Given entries: Begin
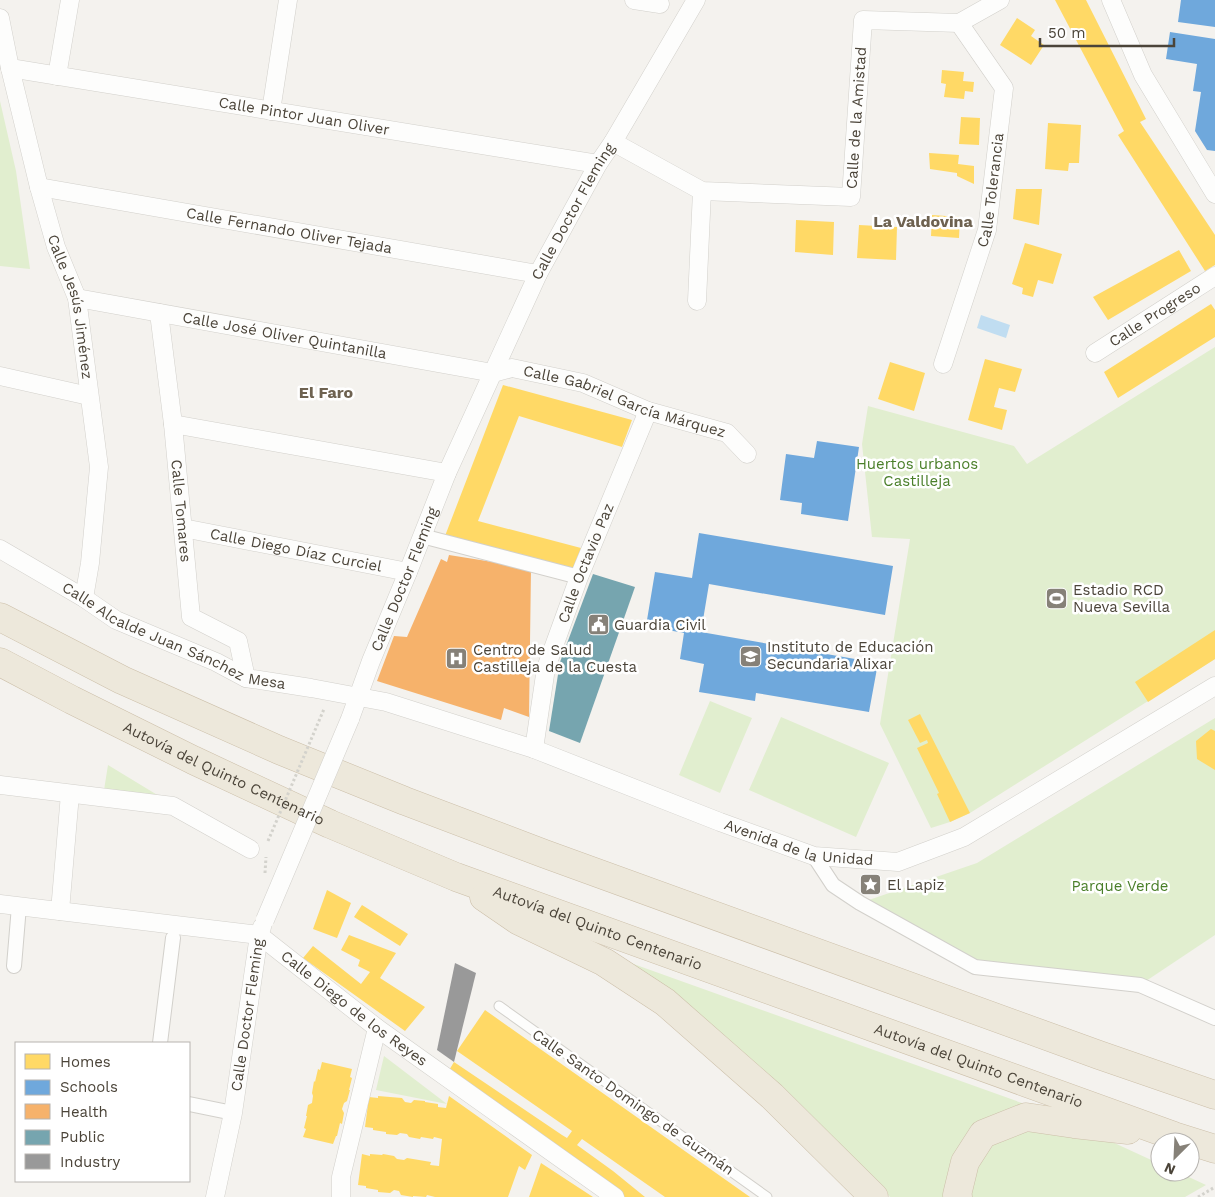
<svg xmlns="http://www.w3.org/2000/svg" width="1215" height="1197" viewBox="0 0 1215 1197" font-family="'Work Sans',sans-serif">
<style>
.green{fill:#e1eecf}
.water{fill:#c0ddf1}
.homes{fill:#ffd966}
.schools{fill:#6fa8dc}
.health{fill:#f6b26b}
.public{fill:#76a5af}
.industry{fill:#999}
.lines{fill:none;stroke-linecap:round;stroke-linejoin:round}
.service-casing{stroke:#d2d0cb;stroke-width:11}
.pedestrian-casing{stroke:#d2d0cb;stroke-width:16}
.minor-casing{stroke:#d2d0cb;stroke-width:19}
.motorway-casing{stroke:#ccbfa9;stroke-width:29}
.path{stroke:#d3d2cc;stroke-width:3;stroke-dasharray:2.5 2.5;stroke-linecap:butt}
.service{stroke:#fdfdfc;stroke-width:9}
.pedestrian{stroke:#fdfdfc;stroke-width:14}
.minor{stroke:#fdfdfc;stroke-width:18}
.motorway{stroke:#ede8db;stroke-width:28}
.minor-bridge-casing{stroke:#d2d0cb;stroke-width:19;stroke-linecap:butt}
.path-bridge{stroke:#d3d2cc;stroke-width:3;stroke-dasharray:2.5 2.5;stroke-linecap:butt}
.minor-bridge{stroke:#fdfdfc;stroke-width:18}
.labels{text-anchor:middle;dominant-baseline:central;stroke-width:5;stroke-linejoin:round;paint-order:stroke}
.street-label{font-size:15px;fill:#4b4439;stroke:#fff}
.park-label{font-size:15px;fill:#4a7f2a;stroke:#fff}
.poi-label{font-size:15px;fill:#4b4439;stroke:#fff;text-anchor:start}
.neighbourhood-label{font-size:16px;font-weight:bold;fill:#6e6250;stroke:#fff}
</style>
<rect width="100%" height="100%" fill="#f4f2ee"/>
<path class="green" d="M 0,101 L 16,171 L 30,269 L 0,266 Z
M 1215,347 L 1215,659 L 970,813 L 950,822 L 931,828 L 880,724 L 910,539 L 872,537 L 862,444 L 868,406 L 1014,446 L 1027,464 Z
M 710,701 L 752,718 L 720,793 L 679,775 Z
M 781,717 L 889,763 L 856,837 L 749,790 Z
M 1215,718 L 1215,935 L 1140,985 L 975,967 L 860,903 L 977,863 Z
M 108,765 L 159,796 L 104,790 Z
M 600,952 L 1047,1112 L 1160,1164 L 1160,1172 L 1178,1172 L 1206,1185 L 1185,1197 L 890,1197 L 798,1104 Z
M 384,1056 L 447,1104 L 376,1090 Z"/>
<path class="water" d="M 981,315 L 1010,325 L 1006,338 L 977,328 Z"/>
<path class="homes" d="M 1055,0 L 1086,0 L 1146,119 L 1140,122 L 1215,235 L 1215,265 L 1205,271 L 1118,135 L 1124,131 Z
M 1017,18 L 1035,30 L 1031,36 L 1044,45 L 1031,65 L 1000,45 Z
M 942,70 L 964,72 L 963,81 L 974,82 L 973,92 L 965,91 L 964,99 L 944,97 L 946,84 L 941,83 Z
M 961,117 L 980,118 L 979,145 L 959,144 Z
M 1048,123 L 1081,125 L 1079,163 L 1069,163 L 1068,171 L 1045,169 Z
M 929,153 L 959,155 L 958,164 L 974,166 L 974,184 L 957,176 L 957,173 L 930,169 Z
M 1016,189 L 1042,189 L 1039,225 L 1013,219 Z
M 932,215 L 960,217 L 959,238 L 931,236 Z
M 796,220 L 834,222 L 833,255 L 795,252 Z
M 859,225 L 897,227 L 896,260 L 857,258 Z
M 1025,243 L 1062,254 L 1053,284 L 1038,280 L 1033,297 L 1022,294 L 1023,288 L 1012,284 Z
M 1179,250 L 1191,271 L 1108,320 L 1093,297 Z
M 1211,304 L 1215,310 L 1215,337 L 1118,398 L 1104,372 Z
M 985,359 L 1022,369 L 1015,392 L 999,388 L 994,407 L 1007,410 L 1002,430 L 968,420 Z
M 890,362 L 925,373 L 914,411 L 878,399 Z
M 503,385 L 632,420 L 622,447 L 519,416 L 478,521 L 581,548 L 572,571 L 445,536 Z
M 1215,630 L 1215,659 L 1148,702 L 1135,682 Z
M 920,714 L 970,813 L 950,822 L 937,794 L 939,793 L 917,748 L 928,743 L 927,740 L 920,743 L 908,720 Z
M 1211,729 L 1215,731 L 1215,770 L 1197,759 L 1196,741 Z
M 327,890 L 351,903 L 337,938 L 313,929 Z
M 362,905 L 408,934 L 400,946 L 354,917 Z
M 349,935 L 396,953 L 380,978 L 425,1007 L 405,1031 L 303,958 L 313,946 L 361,984 L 370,972 L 358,966 L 360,960 L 341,950 Z
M 485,1010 L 750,1197 L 665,1197 L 582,1139 L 577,1145 L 613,1171 L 645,1197 L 625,1197 L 575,1160 L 448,1072 L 454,1062 L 562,1135 L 567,1138 L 572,1131 L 457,1051 Z
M 322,1062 L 352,1069 L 350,1077 L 352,1078 L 349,1090 L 350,1090 L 347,1101 L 344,1103 L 342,1109 L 344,1113 L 342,1124 L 340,1123 L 337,1136 L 336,1136 L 333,1144 L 303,1137 L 306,1129 L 304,1128 L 307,1116 L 306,1116 L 308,1105 L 312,1103 L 313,1096 L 312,1093 L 314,1081 L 315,1082 L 318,1069 L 320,1070 Z
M 378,1096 L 402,1098 L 405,1102 L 411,1103 L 414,1100 L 425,1101 L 425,1102 L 438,1104 L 438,1107 L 446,1108 L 449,1096 L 532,1155 L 525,1170 L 519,1166 L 508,1197 L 435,1197 L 427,1195 L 426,1197 L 413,1196 L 413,1197 L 401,1195 L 399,1191 L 394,1190 L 390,1193 L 378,1192 L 378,1190 L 366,1188 L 366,1186 L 358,1185 L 362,1154 L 370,1156 L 370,1154 L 382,1155 L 383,1154 L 394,1156 L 397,1159 L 404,1160 L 407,1158 L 431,1162 L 430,1165 L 439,1166 L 442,1139 L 434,1137 L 433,1139 L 421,1137 L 420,1139 L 409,1137 L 407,1134 L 400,1133 L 397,1135 L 386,1134 L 386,1132 L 373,1130 L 373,1128 L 365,1127 L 369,1097 L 378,1098 Z
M 541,1163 L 593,1197 L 529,1197 Z"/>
<path class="schools" d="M 1181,0 L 1215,0 L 1215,27 L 1178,22 Z
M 1170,32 L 1215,39 L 1215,151 L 1207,150 L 1195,131 L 1201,92 L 1193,91 L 1197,64 L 1166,59 Z
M 817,441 L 859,447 L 848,521 L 801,514 L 802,503 L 780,500 L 786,454 L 814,458 Z
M 699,533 L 893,566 L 885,615 L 709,584 L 701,632 L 878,663 L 869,712 L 756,693 L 755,701 L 699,692 L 704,664 L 680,659 L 684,633 L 646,626 L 655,572 L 692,578 Z"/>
<path class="health" d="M 449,555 L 531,568 L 529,717 L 504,708 L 501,720 L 377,681 L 394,636 L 407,637 L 441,559 L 447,562 Z"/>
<path class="public" d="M 593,574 L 635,587 L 580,743 L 549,731 L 560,662 Z"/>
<path class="industry" d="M 455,963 L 476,973 L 454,1062 L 437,1050 Z"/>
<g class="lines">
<defs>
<path id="service" d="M 499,1006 L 767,1197"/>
<path id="pedestrian" d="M 422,536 L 579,577
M 814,856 L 833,885 L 860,903 L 975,967 L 1140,985 L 1215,1018
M 14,966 L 19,906
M 160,1043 L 173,938
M 189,1104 L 233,1113"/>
<g id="minor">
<path d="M 634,0 L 660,4"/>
<path d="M 1111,0 L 1143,75 L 1215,194"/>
<path id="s1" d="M 0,18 L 10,68 L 39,187 L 56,247 L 77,298 L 99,467 L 90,563 L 84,598"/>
<path id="s2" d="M 10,68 L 598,164"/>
<path d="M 57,76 L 70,0"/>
<path d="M 271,111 L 288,0"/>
<path id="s3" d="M 613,142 L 702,191 L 851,197 L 863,20 L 959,23 L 1000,0"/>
<path id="s4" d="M 39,187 L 538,274"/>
<path id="s5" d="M 77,298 L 493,373 L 512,368 L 583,383 L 648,411 L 727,433 L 747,454"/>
<path d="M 697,301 L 702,191"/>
<path id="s6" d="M 159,313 L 173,424 L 191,617 L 238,641 L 246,678"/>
<path id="s7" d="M 1095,353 L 1215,276"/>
<path id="s8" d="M 943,364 L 987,230 L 1004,88 L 959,23"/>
<path d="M 0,376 L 89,396"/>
<path d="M 173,424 L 447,473"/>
<path id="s9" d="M 183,528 L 408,572"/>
<path id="s10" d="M 0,549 L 84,598 L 116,620 L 216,662 L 246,678 L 311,688 L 386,702 L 534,749 L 720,822 L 814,856 L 898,862 L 964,837 L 1215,686"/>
<path id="s11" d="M 350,719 L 371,661 L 408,572 L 447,473 L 538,274 L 598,164 L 613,142 L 696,0"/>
<path id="s12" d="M 534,749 L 546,668 L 579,577 L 648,411"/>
<path d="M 0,785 L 173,806 L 250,849"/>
<path id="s13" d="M 0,904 L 259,935 L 377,1028 L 615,1197"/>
<path d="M 60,911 L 70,794"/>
<path id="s14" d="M 215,1197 L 233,1113 L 259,935 L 262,927"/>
<path d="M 341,1197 L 341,1177 L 377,1028"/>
</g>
<g id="motorway">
<path d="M 0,617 L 122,680 L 279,750 L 405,801 L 545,854 L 1099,1055 L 1215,1095"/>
<path id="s15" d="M 0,662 L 72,700 L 193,760 L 330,824 L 456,877 L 1174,1136 L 1215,1149"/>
<path d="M 484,897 L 519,921 L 604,962 L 665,1002 L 772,1096 L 874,1197"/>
<path d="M 958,1197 L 957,1195 L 965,1162 L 983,1134 L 1026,1117 L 1074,1124 L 1128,1130"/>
</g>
</defs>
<use href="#service" class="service-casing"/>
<use href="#pedestrian" class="pedestrian-casing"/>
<use href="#minor" class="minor-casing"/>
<use href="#motorway" class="motorway-casing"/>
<path class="path" d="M 265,873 L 266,857
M 1198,1197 L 1215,1187"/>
<use href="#service" class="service"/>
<use href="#pedestrian" class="pedestrian"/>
<use href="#minor" class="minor"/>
<use href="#motorway" class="motorway"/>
<defs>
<path id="minor-bridge" d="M 265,920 L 350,719"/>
</defs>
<use href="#minor-bridge" class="minor-bridge-casing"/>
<path class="path-bridge" d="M 268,841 L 324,709"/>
<use href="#minor-bridge" class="minor-bridge"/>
</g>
<defs>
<symbol id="stadium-square" viewBox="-11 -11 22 22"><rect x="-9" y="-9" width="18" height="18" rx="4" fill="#868178" stroke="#fff"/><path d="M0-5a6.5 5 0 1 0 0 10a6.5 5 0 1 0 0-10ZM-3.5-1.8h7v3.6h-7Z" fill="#fff"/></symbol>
<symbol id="civic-square" viewBox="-11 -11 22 22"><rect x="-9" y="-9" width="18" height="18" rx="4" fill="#868178" stroke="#fff"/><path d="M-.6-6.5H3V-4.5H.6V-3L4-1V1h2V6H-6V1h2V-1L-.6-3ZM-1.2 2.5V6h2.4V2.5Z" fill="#fff"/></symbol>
<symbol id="school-square" viewBox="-11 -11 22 22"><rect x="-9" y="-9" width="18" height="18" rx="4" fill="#868178" stroke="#fff"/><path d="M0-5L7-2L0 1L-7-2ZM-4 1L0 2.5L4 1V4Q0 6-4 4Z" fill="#fff"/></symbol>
<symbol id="hospital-square" viewBox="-11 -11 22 22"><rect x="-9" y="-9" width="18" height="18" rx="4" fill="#868178" stroke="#fff"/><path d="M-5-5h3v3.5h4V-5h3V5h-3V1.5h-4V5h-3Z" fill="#fff"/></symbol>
<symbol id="sight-square" viewBox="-11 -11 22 22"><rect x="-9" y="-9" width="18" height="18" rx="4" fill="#868178" stroke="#fff"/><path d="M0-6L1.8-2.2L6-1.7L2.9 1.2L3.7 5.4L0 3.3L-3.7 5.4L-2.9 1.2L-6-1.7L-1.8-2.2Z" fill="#fff"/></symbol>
</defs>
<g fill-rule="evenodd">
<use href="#stadium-square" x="1044" y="586" width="25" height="25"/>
<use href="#civic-square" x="586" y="612" width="25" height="25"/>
<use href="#school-square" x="738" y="644" width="25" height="25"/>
<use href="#hospital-square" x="444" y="646" width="25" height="25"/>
<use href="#sight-square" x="858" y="872" width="25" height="25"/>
</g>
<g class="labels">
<g class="street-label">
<text stroke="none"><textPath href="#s2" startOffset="298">Calle Pintor Juan Oliver</textPath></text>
<text stroke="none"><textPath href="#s3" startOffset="330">Calle de la Amistad</textPath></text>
<text stroke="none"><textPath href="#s8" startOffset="181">Calle Tolerancia</textPath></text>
<text stroke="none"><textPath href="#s11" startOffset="555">Calle Doctor Fleming</textPath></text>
<text stroke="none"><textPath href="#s4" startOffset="254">Calle Fernando Oliver Tejada</textPath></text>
<text stroke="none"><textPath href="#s1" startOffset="298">Calle Jesús Jiménez</textPath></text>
<text stroke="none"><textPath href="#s7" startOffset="71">Calle Progreso</textPath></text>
<text stroke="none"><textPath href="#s5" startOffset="211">Calle José Oliver Quintanilla</textPath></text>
<text stroke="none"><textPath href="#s5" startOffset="560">Calle Gabriel García Márquez</textPath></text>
<text stroke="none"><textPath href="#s6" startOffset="199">Calle Tomares</textPath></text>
<text stroke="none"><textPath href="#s9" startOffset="115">Calle Diego Díaz Curciel</textPath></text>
<text stroke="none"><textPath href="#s12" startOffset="194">Calle Octavio Paz</textPath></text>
<text stroke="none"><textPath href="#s11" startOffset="150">Calle Doctor Fleming</textPath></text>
<text stroke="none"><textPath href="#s10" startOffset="196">Calle Alcalde Juan Sánchez Mesa</textPath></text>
<text stroke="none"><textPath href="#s15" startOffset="250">Autovía del Quinto Centenario</textPath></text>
<text stroke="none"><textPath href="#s10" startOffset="858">Avenida de la Unidad</textPath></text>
<text stroke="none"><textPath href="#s15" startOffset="655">Autovía del Quinto Centenario</textPath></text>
<text stroke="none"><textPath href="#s13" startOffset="381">Calle Diego de los Reyes</textPath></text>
<text stroke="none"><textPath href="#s14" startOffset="185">Calle Doctor Fleming</textPath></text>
<text stroke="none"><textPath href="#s15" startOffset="1060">Autovía del Quinto Centenario</textPath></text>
<text transform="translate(633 1102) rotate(35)">Calle Santo Domingo de Guzmán</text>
</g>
<g class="park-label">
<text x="917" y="464">Huertos urbanos<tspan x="917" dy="17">Castilleja</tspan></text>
<text x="1120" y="886">Parque Verde</text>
</g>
<g class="poi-label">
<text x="1073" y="590">Estadio RCD<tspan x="1073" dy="17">Nueva Sevilla</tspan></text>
<text x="614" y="625">Guardia Civil</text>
<text x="767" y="647">Instituto de Educación<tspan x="767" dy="17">Secundaria Alixar</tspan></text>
<text x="473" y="650">Centro de Salud<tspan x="473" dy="17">Castilleja de la Cuesta</tspan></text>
<text x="887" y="885">El Lapiz</text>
</g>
<g class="neighbourhood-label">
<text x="923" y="221">La Valdovina</text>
<text x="326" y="392">El Faro</text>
</g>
</g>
<rect x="15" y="1042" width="175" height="140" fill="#ffffff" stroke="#b7b4b0"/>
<rect x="25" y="1054" width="25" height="15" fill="#ffd966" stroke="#b7b4b0"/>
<text x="60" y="1067" font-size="15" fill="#4b4439">Homes</text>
<rect x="25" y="1080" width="25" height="15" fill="#6fa8dc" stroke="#b7b4b0"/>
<text x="60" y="1092" font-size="15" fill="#4b4439">Schools</text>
<rect x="25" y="1104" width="25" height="15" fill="#f6b26b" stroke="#b7b4b0"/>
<text x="60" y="1117" font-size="15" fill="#4b4439">Health</text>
<rect x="25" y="1130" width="25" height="15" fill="#76a5af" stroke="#b7b4b0"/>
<text x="60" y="1142" font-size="15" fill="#4b4439">Public</text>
<rect x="25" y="1154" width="25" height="15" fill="#999999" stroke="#b7b4b0"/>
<text x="60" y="1167" font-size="15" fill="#4b4439">Industry</text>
<g transform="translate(1175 1157) rotate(204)"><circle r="24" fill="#ffffff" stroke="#b7b4b0"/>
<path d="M0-4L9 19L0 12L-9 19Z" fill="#868178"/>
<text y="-8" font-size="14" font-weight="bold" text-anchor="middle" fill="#4b4439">N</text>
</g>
<path d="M1040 38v8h134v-8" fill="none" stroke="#4b4439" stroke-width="2.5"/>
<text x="1048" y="38" font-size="15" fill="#4b4439" stroke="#ffffff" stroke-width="4" paint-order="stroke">50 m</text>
</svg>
Given entries: End
→ **What the exercise asks**:
Return, from the data, each line that has the word "lines" in it.

→ **Your response**:
.lines{fill:none;stroke-linecap:round;stroke-linejoin:round}
<g class="lines">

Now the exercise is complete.